Concernant le numérique, la dernière étude mesurant l’accès des élèves à la technologie et les effets de son emploi sur l’éducation est une enquête PISA dont les résultats sont publiés dans le rapport de l’OCDE de 2015 Connectés pour apprendre ? Les élèves et les nouvelles technologies. Disponible ici : https://www.oecd.org/fr/edu/scolaire/Connectes-pour-apprendre-les-eleves-et-les-nouvelles-technologies-principaux-resultats.pdf
Ce rapport, consignant entre autre les résultats obtenus par deux groupes d’élèves dont l’un suit une pédagogie traditionnelle et l’autre une pédagogie dite active à l’aide de différents outils numériques, conclut qu’il n’y a pas de différence significative entre ces deux manières d’enseigner. Néanmoins, dans son article Peut-on mesurer les effets du numériques sur l’éducation ? publié pour le Digital Society Forum, Julia Gualtieri explique que ce résultat n’est pas une défaite pour les pro-numérique car selon elle « l’avantage supposé des nouvelles technologies est ailleurs. Plus que des connaissances, les outils numériques permettraient de développer des « compétences de haut niveau » et notamment des compétences dites « LLL » (Life Long Learning). ». Cependant, nous n’avons pour l’instant aucun moyen de mesurer ces compétences aux temps longs. En effet, l’emploi du numérique dans l’apprentissage étant assez récent, nous n’avons pour l’instant pas d’études mesurant les effets à long termes de ces nouvelles formes d’apprentissage.

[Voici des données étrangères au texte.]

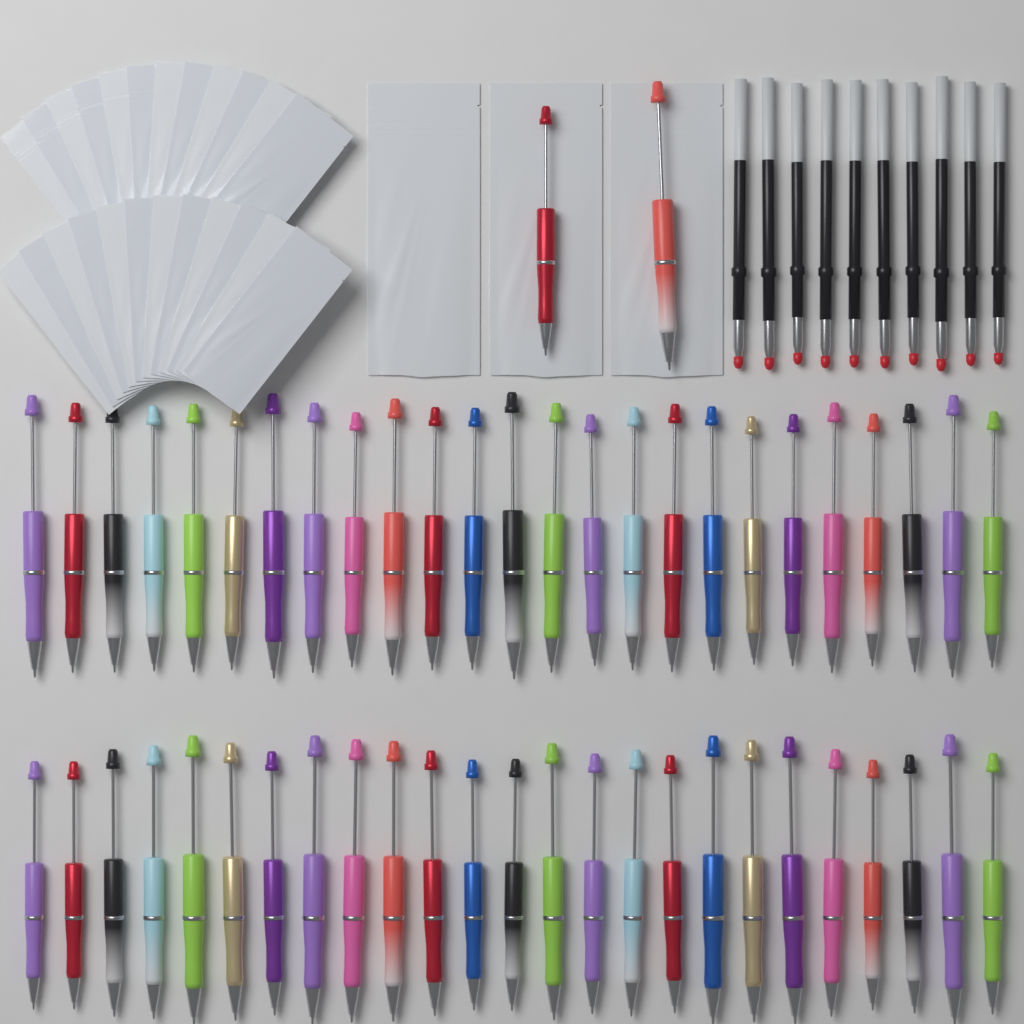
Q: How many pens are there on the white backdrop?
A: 52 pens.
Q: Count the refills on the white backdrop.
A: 10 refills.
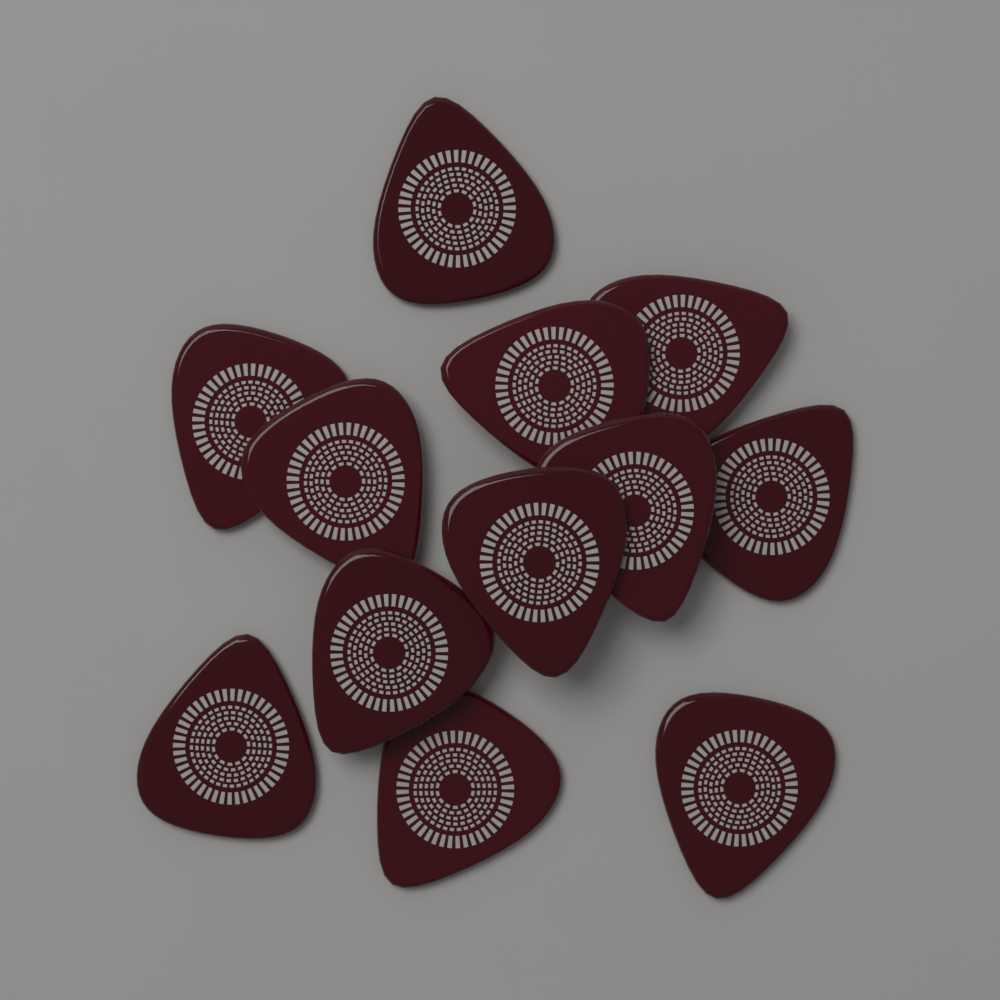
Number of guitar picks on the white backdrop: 12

Madame Gualtieri explique également dans son article que les enseignants n’exploitent pas tout le potentiel des outils numériques. Effectivement, l’apprentissage à l’aide de logiciels pourrait donner un accès quasiment immédiat aux résultats des élèves et ainsi mesurer l’influence des diverses méthodes d’enseignement ou de gestes simples tels que des encouragements. Par exemple, si en consultant l’historique des résultats de ses élèves au cours de la séance l’enseignant s’aperçoit qu’un conseil qu’il a prodigué a entraîné une amélioration des résultats sur la suite de la séance, il pourra se souvenir pour ses prochains cours que ce conseil a un bon effet sur les élèves. Il est en théorie plus simple de suivre la progression des élèves lorsqu’ils travaillent sur des logiciels connectés et cela pourrait permettre aux enseignants d’adapter leurs cours à leur public pour avoir de meilleurs résultats. Cette capacité d’adaptabilité de l’enseignement aux élèves permise par des logiciels d’apprentissage a aussi été exposée par Son Thierry Li, docteur en économie de l’éducation, lors de sa présentation aux journées de l’innovation en mars dernier. Il expliquait que le logiciel pourrait, en analysant en temps réel les résultats des élèves, adapter son niveau de difficulté afin de pouvoir en permanence stimuler l’attention et éviter les décrochages ou l’ennui.
Ainsi, les bienfaits pédagogiques du numérique sont encore hypothétiques, se basant sur des analyses comme celles de monsieur Li qui reposent sur des logiciels qui n’ont pas encore été testés voire créés. Il n’y a donc pas d’études démontrant les bienfaits de ces méthodes et ceux qui les défendent s’appuient sur des arguments logiques pour convaincre leurs auditeurs, comme monsieur Li qui présente un système pédagogique adapté en difficulté au niveau de l’élève.